I purchased my primary residence in 2007. The rate was 5.99% on a 30 year fixed. Rates have dropped dramatically since then, but so have home prices. I wanted to refinance a while back, but it looked like the lender was going to require an appraisal. At that time, the rate was 4 7/8s for a new 30 year fixed.

The difference between above water and not seemed to be about $12,000.

Should I get a personal loan at the lowest rate I can find to put down on the principal, and then get the refi?

Should I forget the refi idea and just pay more every month to achieve the same kind of savings?

It seems like I will be in the house for a good long while (at least 5 more years), and, in reality, I am making about 40% more now than when I bought the house, so even if I do move, I might just keep it and rent it out.

Edit for some details:

Loan balance is about 193k

House would probably appraise for 180 based on some local sales and advice I got from a few realtors who sent me comps (didnt get official appraisal because $400)

Loan was backed by WV HDF who I think require 97% LTV.

There would be closing costs if I refinanced through them, but it is not necessary to go through them to refinance.
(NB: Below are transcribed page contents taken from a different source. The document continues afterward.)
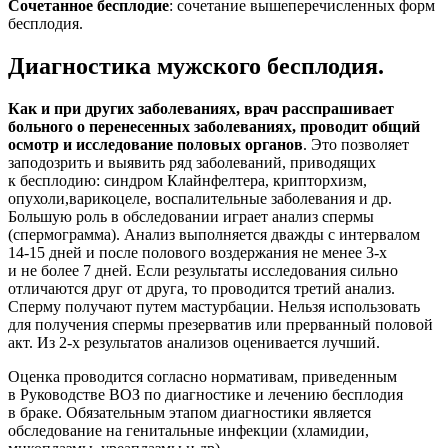
Сочетанное бесплодие
: сочетание вышеперечисленных форм
бесплодия.
Диагностика мужского бесплодия.
Как и при других заболеваниях, врач расспрашивает
больного о перенесенных заболеваниях, проводит общий
осмотр и исследование половых органов
. Это позволяет
заподозрить и выявить ряд заболеваний, приводящих
к бесплодию: синдром Клайнфелтера, крипторхизм,
опухоли,варикоцеле, воспалительные заболевания и др.
Большую роль в обследовании играет анализ спермы
(спермограмма). Анализ выполняется дважды с интервалом
14-15
дней и после полового воздержания не менее
3-х
и не более 7 дней. Если результаты исследования сильно
отличаются друг от друга, то проводится третий анализ.
Сперму получают путем мастурбации. Нельзя использовать
для получения спермы презерватив или прерванный половой
акт. Из
2-х
результатов анализов оценивается лучший.
Оценка проводится согласно нормативам, приведенным
в Руководстве ВОЗ по диагностике и лечению бесплодия
в браке. Обязательным этапом диагностики является
обследование на генитальные инфекции (хламидии,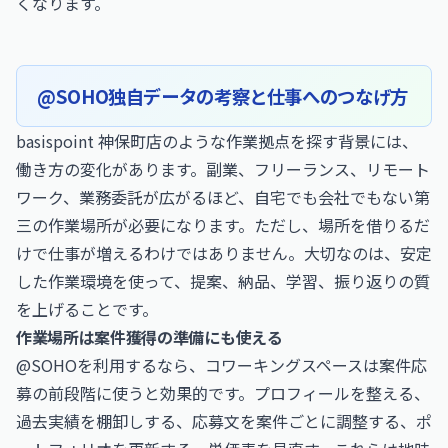
くなります。
@SOHO独自データの考察と仕事へのつなげ方
basispoint 神保町店のような作業拠点を探す背景には、
働き方の変化があります。副業、フリーランス、リモート
ワーク、業務委託が広がるほど、自宅でも会社でもない第
三の作業場所が必要になります。ただし、場所を借りるだ
けで仕事が増えるわけではありません。大切なのは、安定
した作業環境を使って、提案、納品、学習、振り返りの質
を上げることです。
作業場所は案件獲得の準備にも使える
@SOHOを利用するなら、コワーキングスペースは案件応
募の前段階に使うと効果的です。プロフィールを整える、
過去実績を棚卸しする、応募文を案件ごとに調整する、ポ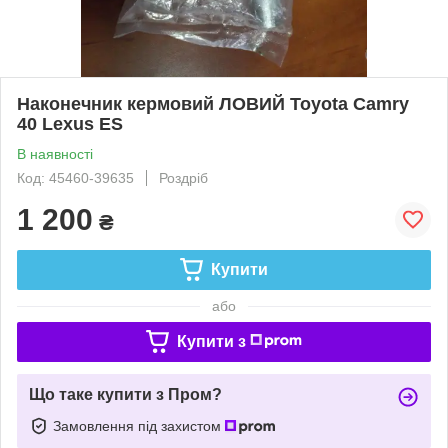
Наконечник кермовий ЛОВИЙ Toyota Camry
40 Lexus ES
В наявності
Код: 45460-39635
Роздріб
1 200
₴
Купити
або
Купити з
Що таке купити з Пром?
Замовлення під захистом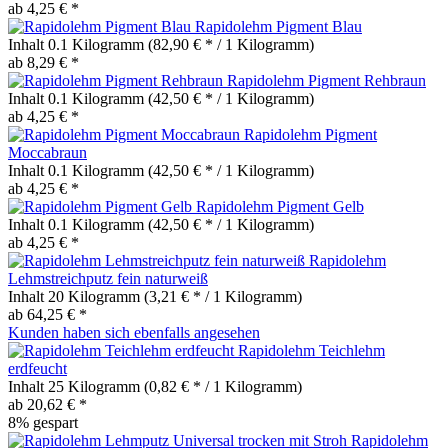
ab 4,25 € *
Rapidolehm Pigment Blau
Inhalt
0.1 Kilogramm
(82,90 € * / 1 Kilogramm)
ab 8,29 € *
Rapidolehm Pigment Rehbraun
Inhalt
0.1 Kilogramm
(42,50 € * / 1 Kilogramm)
ab 4,25 € *
Rapidolehm Pigment
Moccabraun
Inhalt
0.1 Kilogramm
(42,50 € * / 1 Kilogramm)
ab 4,25 € *
Rapidolehm Pigment Gelb
Inhalt
0.1 Kilogramm
(42,50 € * / 1 Kilogramm)
ab 4,25 € *
Rapidolehm
Lehmstreichputz fein naturweiß
Inhalt
20 Kilogramm
(3,21 € * / 1 Kilogramm)
ab 64,25 € *
Kunden haben sich ebenfalls angesehen
Rapidolehm Teichlehm
erdfeucht
Inhalt
25 Kilogramm
(0,82 € * / 1 Kilogramm)
ab 20,62 € *
8% gespart
Rapidolehm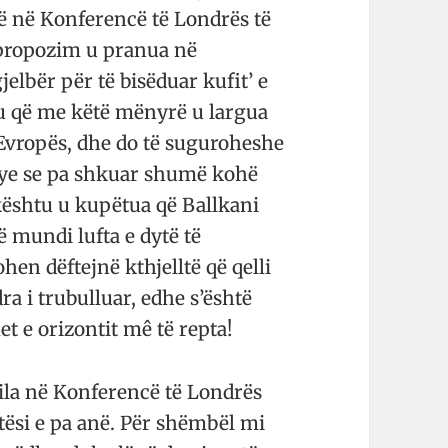
ë në Konferencë të Londrës të
y propozim u pranua në
elbër për të bisëduar kufit’ e
hu që me këtë mënyrë u largua
 Evropës, dhe do të suguroheshe
njye se pa shkuar shumë kohë
 kështu u kupëtua që Ballkani
 mundi lufta e dytë të
hen dëftejnë kthjelltë që qelli
a i trubulluar, edhe s’është
t e orizontit mê të repta!
cila në Konferencë të Londrës
jtësi e pa anë. Për shëmbël mi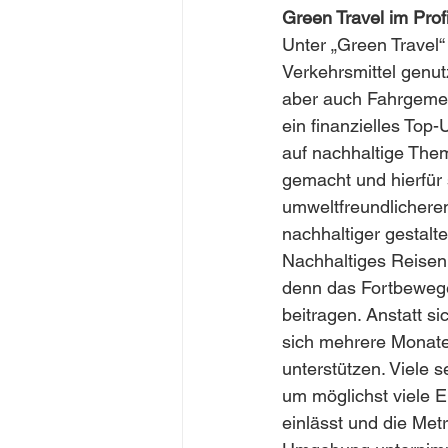
Green Travel im Profi
Unter „Green Travel
Verkehrsmittel genu
aber auch Fahrgeme
ein finanzielles Top
auf nachhaltige Th
gemacht und hierfür 
umweltfreundlicheren
nachhaltiger gestaltet
Nachhaltiges Reisen
denn das Fortbewegen
beitragen. Anstatt 
sich mehrere Monate
unterstützen. Viele s
um möglichst viele E
einlässt und die Met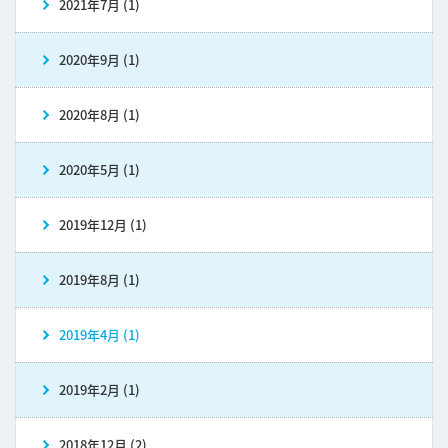
2021年7月 (1)
2020年9月 (1)
2020年8月 (1)
2020年5月 (1)
2019年12月 (1)
2019年8月 (1)
2019年4月 (1)
2019年2月 (1)
2018年12月 (2)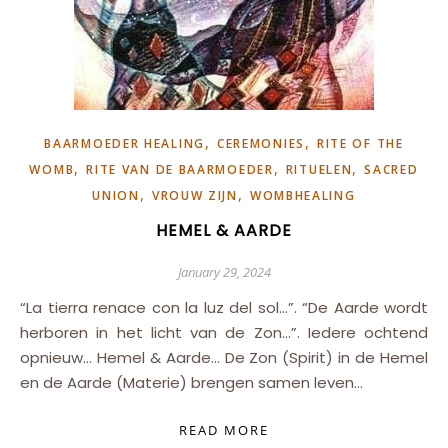
,
,
BAARMOEDER HEALING
CEREMONIES
RITE OF THE
,
,
,
WOMB
RITE VAN DE BAARMOEDER
RITUELEN
SACRED
,
,
UNION
VROUW ZIJN
WOMBHEALING
HEMEL & AARDE
January 29, 2024
“La tierra renace con la luz del sol…”. “De Aarde wordt
herboren in het licht van de Zon…”. Iedere ochtend
opnieuw… Hemel & Aarde… De Zon (Spirit) in de Hemel
en de Aarde (Materie) brengen samen leven…
READ MORE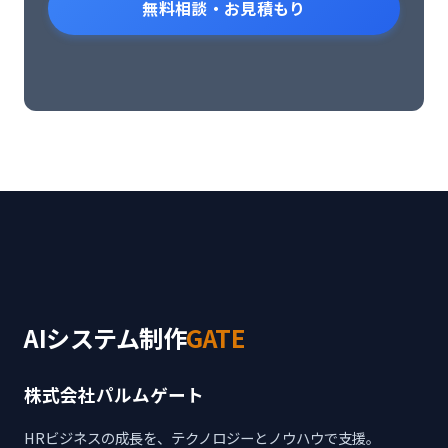
無料相談・お見積もり
AIシステム制作
GATE
株式会社パルムゲート
HRビジネスの成長を、テクノロジーとノウハウで支援。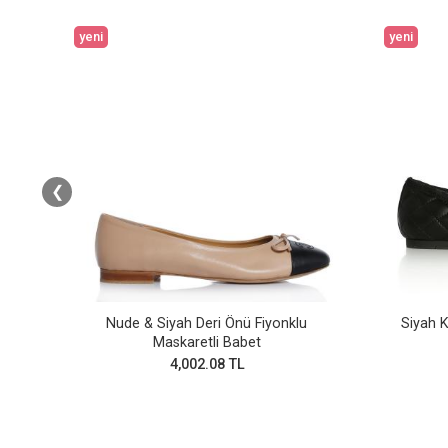
yeni
yeni
❮
lı
Nude & Siyah Deri Önü Fiyonklu
Siyah K
Maskaretli Babet
4,002.08 TL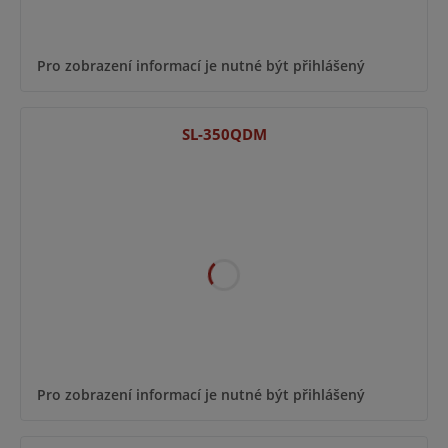
Pro zobrazení informací je nutné být přihlášený
SL-350QDM
Pro zobrazení informací je nutné být přihlášený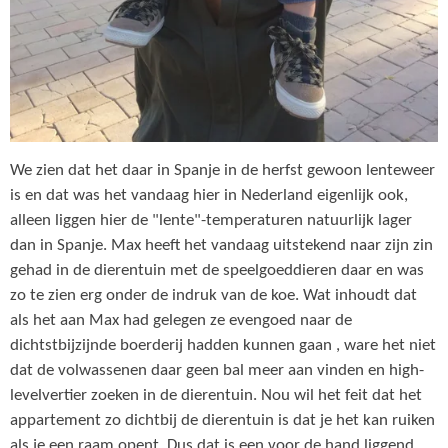
We zien dat het daar in Spanje in de herfst gewoon lenteweer
is en dat was het vandaag hier in Nederland eigenlijk ook,
alleen liggen hier de "lente"-temperaturen natuurlijk lager
dan in Spanje. Max heeft het vandaag uitstekend naar zijn zin
gehad in de dierentuin met de speelgoeddieren daar en was
zo te zien erg onder de indruk van de koe. Wat inhoudt dat
als het aan Max had gelegen ze evengoed naar de
dichtstbijzijnde boerderij hadden kunnen gaan , ware het niet
dat de volwassenen daar geen bal meer aan vinden en high-
levelvertier zoeken in de dierentuin. Nou wil het feit dat het
appartement zo dichtbij de dierentuin is dat je het kan ruiken
als je een raam opent. Dus dat is een voor de hand liggend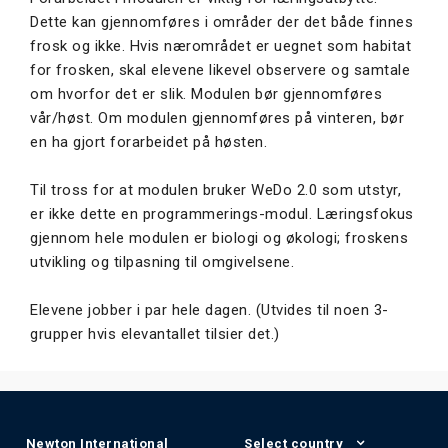
Dette kan gjennomføres i områder der det både finnes
frosk og ikke. Hvis nærområdet er uegnet som habitat
for frosken, skal elevene likevel observere og samtale
om hvorfor det er slik. Modulen bør gjennomføres
vår/høst. Om modulen gjennomføres på vinteren, bør
en ha gjort forarbeidet på høsten.
Til tross for at modulen bruker WeDo 2.0 som utstyr,
er ikke dette en programmerings-modul. Læringsfokus
gjennom hele modulen er biologi og økologi; froskens
utvikling og tilpasning til omgivelsene.
Elevene jobber i par hele dagen. (Utvides til noen 3-
grupper hvis elevantallet tilsier det.)
Newton International
Select country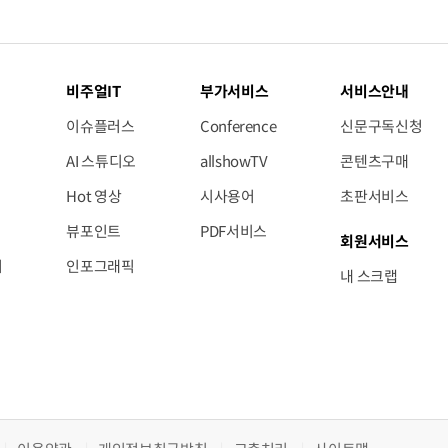
비주얼IT
부가서비스
서비스안내
이슈플러스
Conference
신문구독신청
AI 스튜디오
allshowTV
콘텐츠구매
Hot 영상
시사용어
초판서비스
뷰포인트
PDF서비스
회원서비스
저
인포그래픽
내 스크랩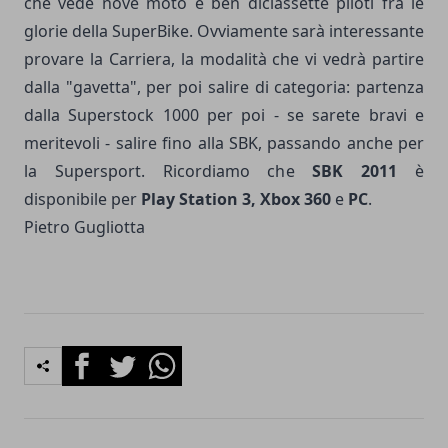
che vede nove moto e ben diciassette piloti fra le
glorie della SuperBike. Ovviamente sarà interessante
provare la Carriera, la modalità che vi vedrà partire
dalla "gavetta", per poi salire di categoria: partenza
dalla Superstock 1000 per poi - se sarete bravi e
meritevoli - salire fino alla SBK, passando anche per
la Supersport. Ricordiamo che
SBK 2011
è
disponibile per
Play Station 3, Xbox 360
e
PC
.
Pietro Gugliotta
Facebook
Twitter
Whatsapp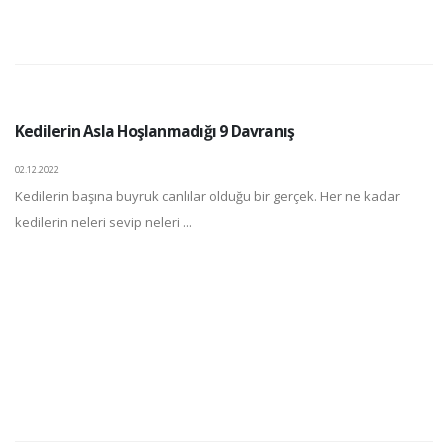
Kedilerin Asla Hoşlanmadığı 9 Davranış
02.12.2022
Kedilerin başına buyruk canlılar olduğu bir gerçek. Her ne kadar
kedilerin neleri sevip neleri ...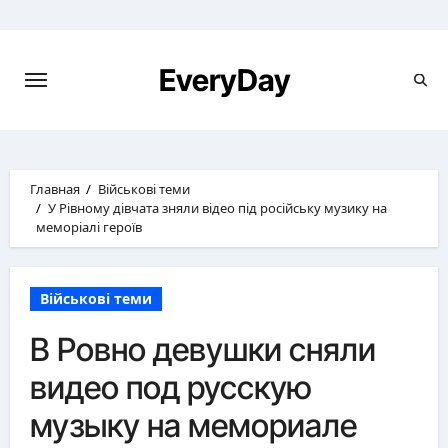
Перейти
к
содержимому
EveryDay
Главная
Військові теми
У Рівному дівчата зняли відео під російську музику на
меморіалі героїв
Військові теми
В Ровно девушки сняли
видео под русскую
музыку на мемориале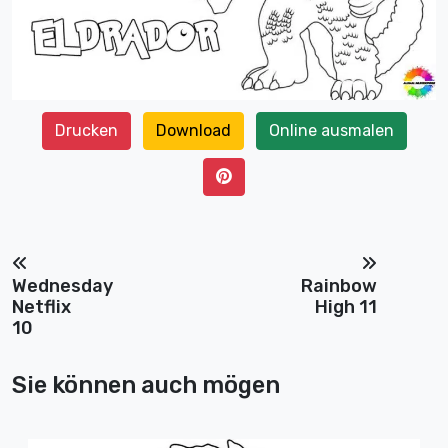
Drucken
Download
Online ausmalen
Wednesday
Rainbow
Netflix
High 11
10
Sie können auch mögen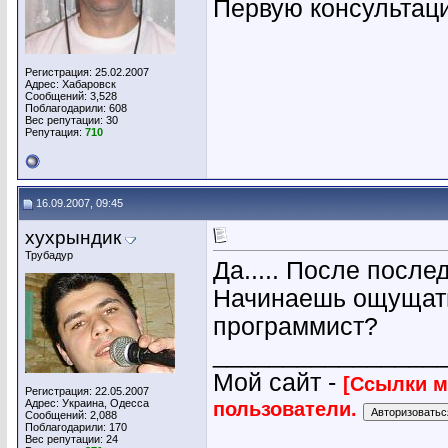
Первую консультац
Регистрация: 25.02.2007
Адрес: Хабаровск
Сообщений: 3,528
Поблагодарили: 608
Вес репутации:
30
Репутация:
710
16.09.2007, 09:45
хухрындик
Трубадур
Да..... После после
Начинаешь ощущать 
программист?
________________
Мой сайт -
[Ссылки м
Регистрация: 22.05.2007
Адрес: Украина, Одесса
пользователи.
Сообщений: 2,088
Поблагодарили: 170
Вес репутации:
24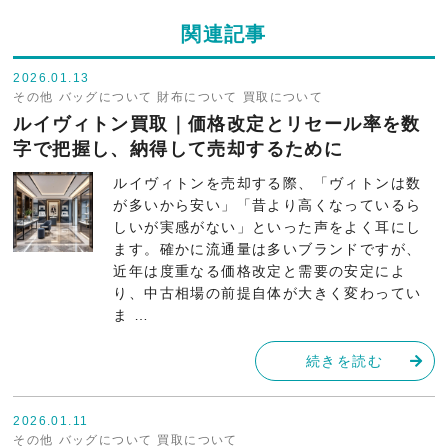
関連記事
2026.01.13
その他
バッグについて
財布について
買取について
ルイヴィトン買取｜価格改定とリセール率を数
字で把握し、納得して売却するために
ルイヴィトンを売却する際、「ヴィトンは数
が多いから安い」「昔より高くなっているら
しいが実感がない」といった声をよく耳にし
ます。確かに流通量は多いブランドですが、
近年は度重なる価格改定と需要の安定によ
り、中古相場の前提自体が大きく変わってい
ま …
続きを読む
2026.01.11
その他
バッグについて
買取について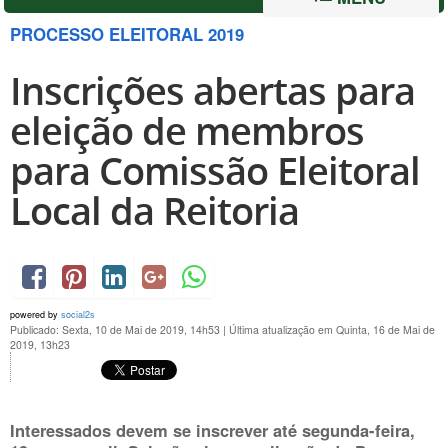
PROCESSO ELEITORAL 2019
Inscrições abertas para
eleição de membros
para Comissão Eleitoral
Local da Reitoria
powered by
social2s
Publicado: Sexta, 10 de Mai de 2019, 14h53
|
Última atualização em Quinta, 16 de Mai de
2019, 13h23
Interessados devem se inscrever até
segunda-feira,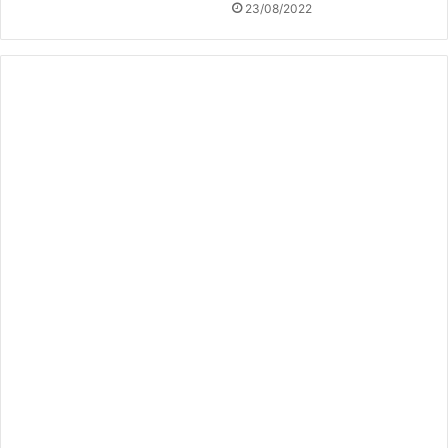
23/08/2022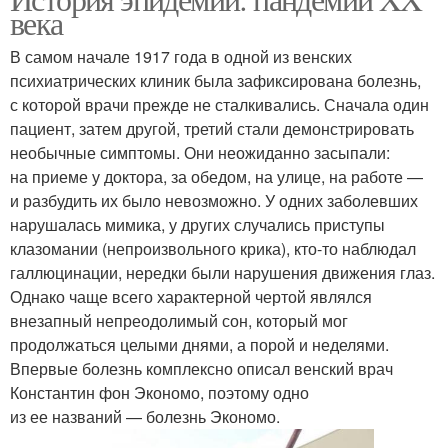
века
В самом начале 1917 года в одной из венских
психиатрических клиник была зафиксирована болезнь,
с которой врачи прежде не сталкивались. Сначала один
пациент, затем другой, третий стали демонстрировать
необычные симптомы. Они неожиданно засыпали:
на приеме у доктора, за обедом, на улице, на работе —
и разбудить их было невозможно. У одних заболевших
нарушалась мимика, у других случались приступы
клазомании (непроизвольного крика), кто-то наблюдал
галлюцинации, нередки были нарушения движения глаз.
Однако чаще всего характерной чертой являлся
внезапный непреодолимый сон, который мог
продолжаться целыми днями, а порой и неделями.
Впервые болезнь комплексно описал венский врач
Константин фон Экономо, поэтому одно
из ее названий — болезнь Экономо.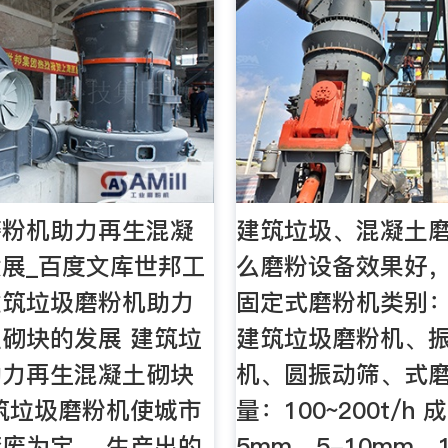
磨粉机助力再生混凝
建筑垃圾、混凝土
展_百度文库世邦工
么磨粉设备效果好
建筑垃圾磨粉机助力
固定式磨粉机类别
砌块的发展 建筑垃
建筑垃圾磨粉机、
助力再生混凝土砌块
机、圆振动筛、式
筑垃圾磨粉机使城市
量：100~200t/h 
废为宝。 生产出的
5mm、5-10mm、1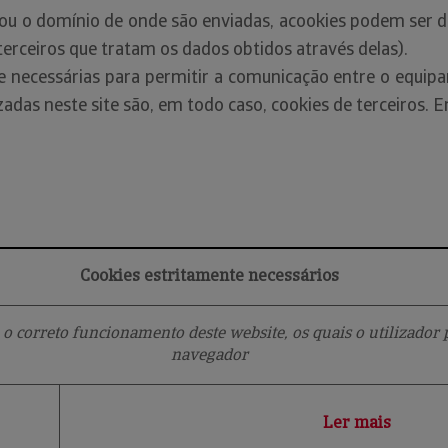
 o domínio de onde são enviadas, acookies podem ser div
terceiros que tratam os dados obtidos através delas).
 necessárias para permitir a comunicação entre o equipa
lizadas neste site são, em todo caso, cookies de terceiros. E
Cookies estritamente necessários
 o correto funcionamento deste website, os quais o utilizador p
navegador
Ler mais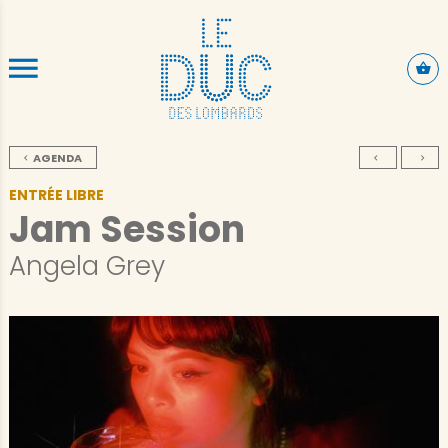
ALLER AU CONTENU PRINCIPAL
AGENDA
ENTRÉE LIBRE
Jam Session
Angela Grey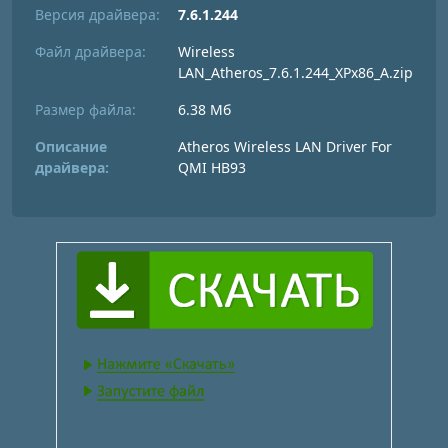
Версия драйвера:
7.6.1.244
Файл драйвера:
Wireless
LAN_Atheros_7.6.1.244_XPx86_A.zip
Размер файла:
6.38 Мб
Описание
Atheros Wireless LAN Driver For
драйвера:
QMI HB93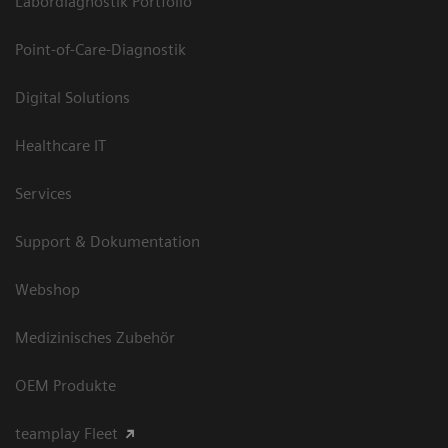
Labordiagnostik Portfolio
Point-of-Care-Diagnostik
Digital Solutions
Healthcare IT
Services
Support & Dokumentation
Webshop
Medizinisches Zubehör
OEM Produkte
teamplay Fleet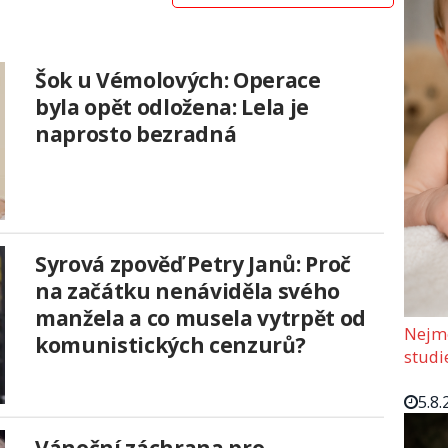
Šok u Vémolových: Operace
byla opět odložena: Lela je
naprosto bezradná
Syrová zpověď Petry Janů: Proč
na začátku nenáviděla svého
manžela a co musela vytrpět od
Nejmo
komunistických cenzurů?
studi
5.8.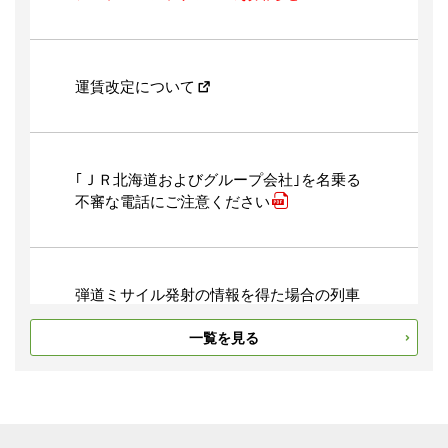
※概略版はこちら
運賃改定について
2026.07.31
「よくばりノロッコ号」を運転します！
｢ＪＲ北海道およびグループ会社｣を名乗る
不審な電話にご注意ください
2026.07.31
花咲線の一部列車で車内販売を実施しま
弾道ミサイル発射の情報を得た場合の列車
す！
の運行について
一覧を見る
2026.07.31
勝毎花火大会開催に伴い列車を増便して運
行します！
As long as it is my primary residence, I can do whatever I want.

4 Answers 4


It depends on how long it will take you to pay off the personal loan, the rate for the personal loan, the refi rate you think you can get, how much principal you will have to add to get the refi (may have gone up since then).

Since you did not provide all the necessary details, the general answer is to sketch out your total payments (mortgage + personal loan) with and without the refi over the life of the mortgage and see if you end up with more money in your pocket with the refi.

My overall impression based on the details you did provide is that you will probably find it worthwhile to do the refi.


Let's say you owe $200K (since you didn't mention balance. If you do, I'd edit my response), and can get 4.5%. You'd save 1.5% or about $3K/yr the first few years. If a $12K paydown is all that's between you and and refi I'd figure out a way.

There are banks that are offering refi's under the HARP program if your current mortgage is owned by FNMA or FMAC which permit even if under water.

So, the first step is research to see if you can refi exactly what's owed, failing that, shop around. A 401(k) loan will not appear as a loan on your credit report, that may be one way to raise the $12K. The best thing you can do is put all the savings into the 401(k) to really get it going.


If you have a mortgage backed by FHA, Fannie, or Freddie I would hold off. There is talk of a new plan that would allow refi's on mortages that were underwater. I would expect rates to stay about the same for the forseeable future. Take that money you would spend each month on the personal loan and stick it into your mortgage payment to bring down your debt on it. Your home may be underwater on paper but once the economy comes back, or hyperinflation sets in (one of the 2 will happen) you will have equity in your home again soon after.


Does it cost money to refi? I know there are quite a few deals out there, I refi'd in June for $500, not bad. But sometimes can cost couple grand. If so, you have up front costs, plus the cost of the personal loan, that probably would break even at some point after your refi, but at what point? Will you sell before then, or even think about it? Or would you break even next year, then its a no brainer. As mentioned by others, do the numbers.